For a few days they enjoyed together their first large secret. They even house-hunted. Geoff prodded walls and she stood in gardens imagining the rows of hollyhocks. They were suburban gardens, for they wanted children and couldn’t afford to live in the middle of London. But Claire didn’t mind. She would do whatever he suggested, so oblivious was she; oblivious and warm and relieved to have made her decision.
And of course she longed for Laura. She must tell her the news, but not by phone. There was so much to tell; she had to see her face, her expression. ‘Let’s go to Bristol,’ she said.
‘By all means,’ he replied. He often said things like ‘by all means’. ‘Actually I have some business down there in a couple of weeks. Why don’t you come with me and visit Laura while I work?’
Until she’d spoken to Laura she didn’t want to tell anyone. So they kept their secret for two more weeks. They went to Harrow for a drink one night and everything was bland and polite. Claire felt big with her secret; impatient, almost fretful with it, and longed again for Laura. Laura would shake them up! Laura would have no time for How nice it must be to have an open car in this weather. She’d take one look and know what had happened. None of this polite chat and then a tinkle of ice as everyone, with a pause, inspected his glass before the next topic. How English they all were, herself included, speaking in code, oblique, skirting round things. Pleasant, but how could they ever get to know each other? Would Geoff and her father always nod, with a little smile, after the other one had spoken? Would they never disagree? It was at moments like these that she could understand Laura’s hot frustration. Difficult to imagine Laura and Mac sitting here, keeping things so very safe.

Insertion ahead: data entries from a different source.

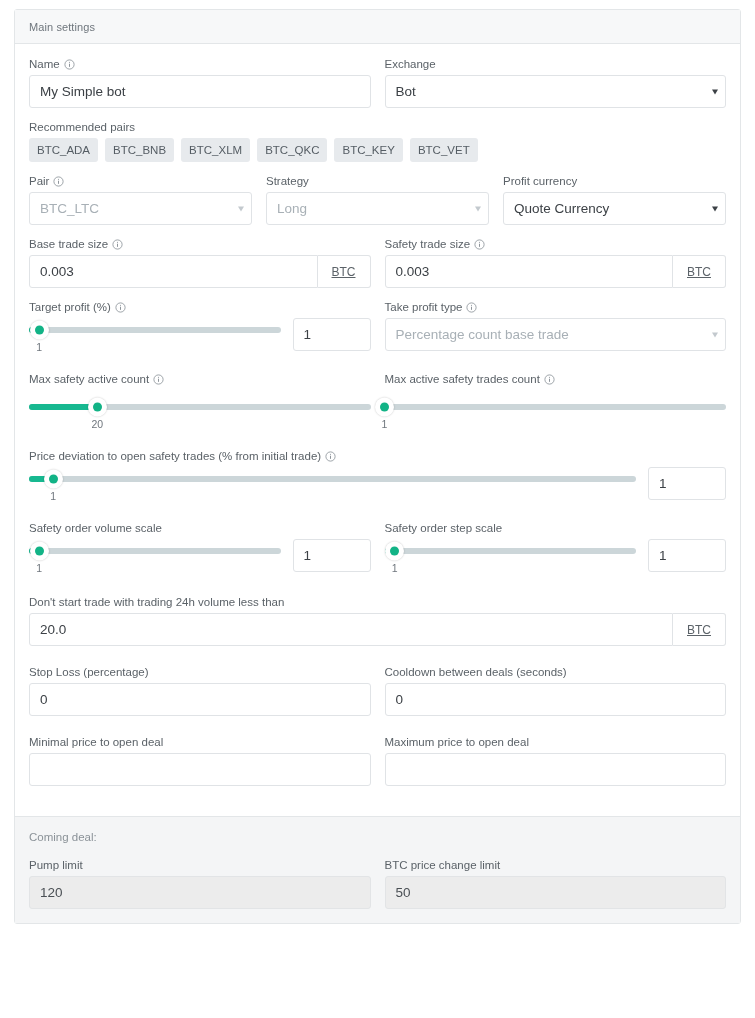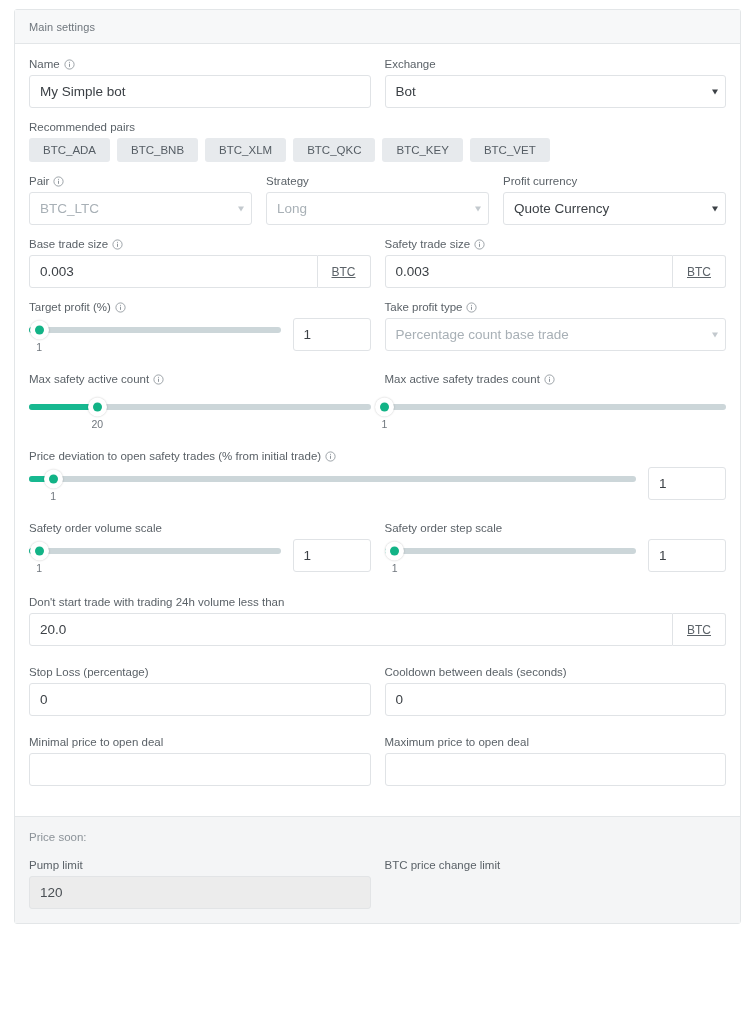--- a/index.html
+++ b/index.html
@@ -151,7 +151,7 @@
     background: #e7eaed;
     color: #555d64;
     font-size: 11.5px;
-    padding: 6px 14px;
+    padding: 6px 8px;
     border-radius: 3px;
     cursor: pointer;
     user-select: none;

And yet she did nothing, for she felt herself strangely in a limbo, suspended above normal life in this period after the dec
ision and before the flurry of telling everyone. At school she drifted through the day … Roy, Lance, Clive, their faces floated in front of her, she could see their jaws moving as they chewed their gum, they might even be making belching noises; she must be talking to them, but she could never remember what she said. It was like a dream.
‘Penny for ’em.’ It was the biology master, gallant as always. ‘If I may venture to say so, Miss Jenkins, you look a thousand miles away.’
She settled into an armchair and smiled vaguely at him, amazed how all men, even one so bald, had become mysteriously infused with Geoff-ness. She hadn’t expected this, how all Geoff’s sex was enhanced, made in some way more welcoming, by her passion for one of its number.
twenty-three
IT ALWAYS GAVE Laura a shock when Mac mentioned his parents. Part of his fascination lay in his self-sufficiency. Amongst his few possessions it pleased her to find knife, fork and spoon wrapped in a spotted hanky. So neat and self-contained he seemed, compared with those students whose identities, struggling like hers out of some parental mould, were all blurred edges. They dragged their upbringings around with them; Mac, his belongings in a hanky, seemed complete.
So the fact that he had parents there in Bristol, that his father had just retired from thirty years at Rolls-Royce, that his one sister had married and gone to live in New Zealand (all of which she’d collected, sieve-like, from conversations she’d otherwise forgotten) – all these facts, though in themselves hardly earth-shattering, were for her unexpected, and of course all the more tantalizing for that. She wanted to know more.